Argentina buscará hoy ante Colombia su cuarta victoria en línea para cerrar como líder solitario la primera etapa de las eliminatorias sudamericanas al Mundial de Sudáfrica-2010, señalaron ayer en Bogotá los jugadores celestes Carlos Tévez y Juan Román Riquelme.
«Mañana nos toca el último partido antes de cerrar el año y queremos terminar primeros», dijo Tévez en una rueda de prensa con Riquelme en un hotel del norte de Bogotá, donde se concentra la selección argentina.
«Pensamos que las cosas van a salir bien, que cada partido podemos ir mejorando, estamos contentos con los tres que hemos ganado y esperamos terminar este año de la misma manera», agregó el delantero del Manchester United.
Por su parte, Riquelme, goleador de Argentina en el premundial con cuatro tantos, confió en ampliar su racha anotadora ante los cafeteros, que ocupan el cuarto lugar de la clasificación con cinco puntos.

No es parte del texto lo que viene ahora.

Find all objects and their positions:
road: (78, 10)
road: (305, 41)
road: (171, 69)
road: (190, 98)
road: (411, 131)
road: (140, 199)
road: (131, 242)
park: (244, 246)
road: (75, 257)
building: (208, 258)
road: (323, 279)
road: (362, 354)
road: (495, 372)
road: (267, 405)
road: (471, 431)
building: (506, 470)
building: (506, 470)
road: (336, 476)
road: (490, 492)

«Ojalá las cosas sigan igual. Si hoy tengo la posibilidad de cobrar un tiro libre, espero que pueda terminar en gol. Lo importante es que Argentina juegue bien», señaló el creativo del Villarreal de España. Tres de las conquistas de Riquelme en el premundial fueron de pelota quieta.
Los dos jugadores también coincidieron en que Argentina intentará imponer el ritmo de juego, entre otras cosas, para contrarrestar los efectos de la altura de Bogotá, de 2.600 metros.
«He jugado muchos partidos en la altura, influye un poco, pero creo que depende de nuestra mentalidad y de cómo manejemos la pelota, porque si nosotros la transportamos el que va correr es Colombia y no nosotros. En esas condiciones se hace mucho más fácil jugar en la altura», comentó Tévez.
«Sabemos que si durante los 90 minutos Argentina maneja el balón y controla el partido, algún jugador nuestro se va a iluminar y vamos a poder sacar ventaja», complementó Riquelme, indicando que el cuadro colombiano «será un rival difícil porque va a tratar de hacer las cosas bien en casa».
El cuadro albiceleste realizó ayer su única práctica de cara al partido, y en la noche reconoció la gramilla del estadio El Campín, mientras que los cafeteros efectuaron su último entrenamiento a puerta cerrada en la mañana.